The most common rule is "maximal munch", which always selects the longest possible token.
In general, the algorithm to scan a single token using a DFA is as follows: (To tokenise an input, this algorithm is repeated until the end of the input is reached, with each scan starting at the input cursor left by the previous scan.)
Set the DFA state to the start state. Then, for each input character in sequence:
if the DFA has a transition on the character, move to the iindicated state. If that state is an accepting state, record the current input cursor and the state number.
otherwise, rewind the input to the last recorded accept position and return the recorded state number.
Here, the accepting state number is used to indicate which token was encountered. In practice, it is common to associate each accepting state with a token code, because some token types will have more than one accepting state.
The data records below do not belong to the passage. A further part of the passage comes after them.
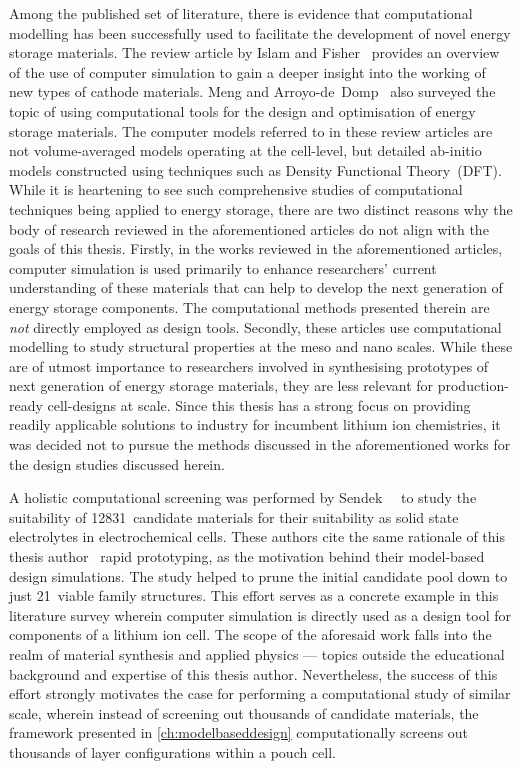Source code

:Among  the published  set of  literature, there  is evidence  that computational
modelling  has  been   successfully  used  to  facilitate   the  development  of
novel   energy   storage   materials.   The  review   article   by   Islam   and
Fisher~\cite{Islam2014} provides an  overview of the use  of computer simulation
to gain  a deeper insight  into the working of  new types of  cathode materials.
Meng  and  Arroyo-de~Domp~\cite{Meng2009}  also  surveyed  the  topic  of  using
computational tools for the design and optimisation of energy storage materials.
The computer models referred to in these review articles are not volume-averaged
models operating  at the cell-level,  but detailed ab-initio  models constructed
using techniques such as Density Functional Theory~(DFT). While it is heartening
to see such  comprehensive studies of computational techniques  being applied to
energy storage, there are two distinct reasons why the body of research reviewed
in  the aforementioned  articles do  not align  with the  goals of  this thesis.
Firstly,  in  the  works  reviewed  in  the  aforementioned  articles,  computer
simulation is  used primarily to  enhance researchers' current  understanding of
these materials that  can help to develop the next  generation of energy storage
components. The computational methods  presented therein are \emph{not} directly
employed as design  tools. Secondly, these articles  use computational modelling
to study  structural properties  at the  meso and nano  scales. While  these are
of  utmost importance  to  researchers involved  in  synthesising prototypes  of
next  generation  of  energy  storage  materials, they  are  less  relevant  for
production-ready cell-designs at scale. Since this  thesis has a strong focus on
providing readily  applicable solutions  to industry  for incumbent  lithium ion
chemistries,  it  was  decided  not  to pursue  the  methods  discussed  in  the
aforementioned works for the design studies discussed herein.

\addlines[0.5]
A      holistic      computational      screening     was      performed      by
Sendek~\etal~\cite{Sendek2017}  to  study  the  suitability  of  12831~candidate
materials for their  suitability as solid state  electrolytes in electrochemical
cells. These  authors cite the  same rationale  of this thesis  author \ie~rapid
prototyping, as the motivation behind  their model-based design simulations. The
study helped to  prune the initial candidate pool down  to just 21~viable family
structures. This effort  serves as a concrete example in  this literature survey
wherein computer simulation is directly used  as a design tool for components of
a lithium  ion cell. The  scope of  the aforesaid work  falls into the  realm of
material  synthesis  and applied  physics  ---  topics outside  the  educational
background and  expertise of  this thesis author.  Nevertheless, the  success of
this effort  strongly motivates  the case for  performing a  computational study
of  similar scale,  wherein  instead  of screening  out  thousands of  candidate
materials, the framework presented in \cref{ch:modelbaseddesign} computationally
screens out thousands of layer configurations within a pouch cell.

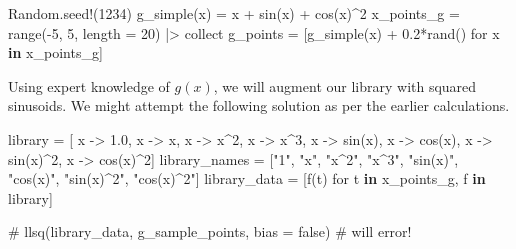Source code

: \documentclass[
]{article}
\newenvironment{Shaded}{\begin{snugshade}}{\end{snugshade}}
\newcommand{\BuiltInTok}[1]{\textcolor[rgb]{0.00,0.23,0.31}{#1}}
\newcommand{\CommentTok}[1]{\textcolor[rgb]{0.37,0.37,0.37}{#1}}
\newcommand{\FloatTok}[1]{\textcolor[rgb]{0.68,0.00,0.00}{#1}}
\newcommand{\FunctionTok}[1]{\textcolor[rgb]{0.28,0.35,0.67}{#1}}
\newcommand{\KeywordTok}[1]{\textcolor[rgb]{0.00,0.23,0.31}{\textbf{#1}}}
\newcommand{\NormalTok}[1]{\textcolor[rgb]{0.00,0.23,0.31}{#1}}
\newcommand{\OperatorTok}[1]{\textcolor[rgb]{0.37,0.37,0.37}{#1}}
\newcommand{\StringTok}[1]{\textcolor[rgb]{0.13,0.47,0.30}{#1}}
\begin{document}
\begin{Shaded}
\begin{Highlighting}[]
\BuiltInTok{Random}\NormalTok{.}\FunctionTok{seed!}\NormalTok{(}\FloatTok{1234}\NormalTok{)}
\FunctionTok{g\_simple}\NormalTok{(x) }\OperatorTok{=}\NormalTok{ x }\OperatorTok{+} \FunctionTok{sin}\NormalTok{(x) }\OperatorTok{+} \FunctionTok{cos}\NormalTok{(x)}\OperatorTok{\^{}}\FloatTok{2}
\NormalTok{x\_points\_g }\OperatorTok{=} \FunctionTok{range}\NormalTok{(}\OperatorTok{{-}}\FloatTok{5}\NormalTok{, }\FloatTok{5}\NormalTok{, length }\OperatorTok{=} \FloatTok{20}\NormalTok{) }\OperatorTok{|\textgreater{}}\NormalTok{ collect}
\NormalTok{g\_points }\OperatorTok{=}\NormalTok{ [}\FunctionTok{g\_simple}\NormalTok{(x) }\OperatorTok{+} \FloatTok{0.2}\FunctionTok{*rand}\NormalTok{() for x }\KeywordTok{in}\NormalTok{ x\_points\_g]}
\end{Highlighting}
\end{Shaded}

Using expert knowledge of \(g(x)\), we will augment our library with
squared sinusoids. We might attempt the following solution as per the
earlier calculations.

\begin{Shaded}
\begin{Highlighting}[]
\NormalTok{library }\OperatorTok{=}\NormalTok{ [}
\NormalTok{  x }\OperatorTok{{-}\textgreater{}} \FloatTok{1.0}\NormalTok{, x }\OperatorTok{{-}\textgreater{}}\NormalTok{ x, x }\OperatorTok{{-}\textgreater{}}\NormalTok{ x}\OperatorTok{\^{}}\FloatTok{2}\NormalTok{, x }\OperatorTok{{-}\textgreater{}}\NormalTok{ x}\OperatorTok{\^{}}\FloatTok{3}\NormalTok{, }
\NormalTok{  x }\OperatorTok{{-}\textgreater{}} \FunctionTok{sin}\NormalTok{(x), x }\OperatorTok{{-}\textgreater{}} \FunctionTok{cos}\NormalTok{(x), }
\NormalTok{  x }\OperatorTok{{-}\textgreater{}} \FunctionTok{sin}\NormalTok{(x)}\OperatorTok{\^{}}\FloatTok{2}\NormalTok{, x }\OperatorTok{{-}\textgreater{}} \FunctionTok{cos}\NormalTok{(x)}\OperatorTok{\^{}}\FloatTok{2}\NormalTok{]}
\NormalTok{library\_names }\OperatorTok{=}\NormalTok{ [}\StringTok{"1"}\NormalTok{, }\StringTok{"x"}\NormalTok{, }\StringTok{"x\^{}2"}\NormalTok{, }\StringTok{"x\^{}3"}\NormalTok{, }\StringTok{"sin(x)"}\NormalTok{, }\StringTok{"cos(x)"}\NormalTok{, }\StringTok{"sin(x)\^{}2"}\NormalTok{, }\StringTok{"cos(x)\^{}2"}\NormalTok{]}
\NormalTok{library\_data }\OperatorTok{=}\NormalTok{ [}\FunctionTok{f}\NormalTok{(t) for t }\KeywordTok{in}\NormalTok{ x\_points\_g, f }\KeywordTok{in}\NormalTok{ library]}

\CommentTok{\# llsq(library\_data, g\_sample\_points, bias = false) \# will error!}
\end{Highlighting}
\end{Shaded}
\end{document}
It is not always necessary to use the backtracking algorithm described above. In some cases, analysis of the DFA will reveal that the last accepting state was always at the immediately preceding input position. However, many languages require backtracking.
For example, a language in which .
and ...
are both tokens but not ..
(such as C) must backtrack on input ..1
, which should be tokenised as .
, .1
. In the tokenisation of this input, the first scan will accept the first .
, continue with the second .
(which is not an accepting state) and then fail to find a transition on the input 1
. It will then report that it found a .
(the recorded accepted token) and reset the input cursor to the second character position, so that the next scan will see the token .1
.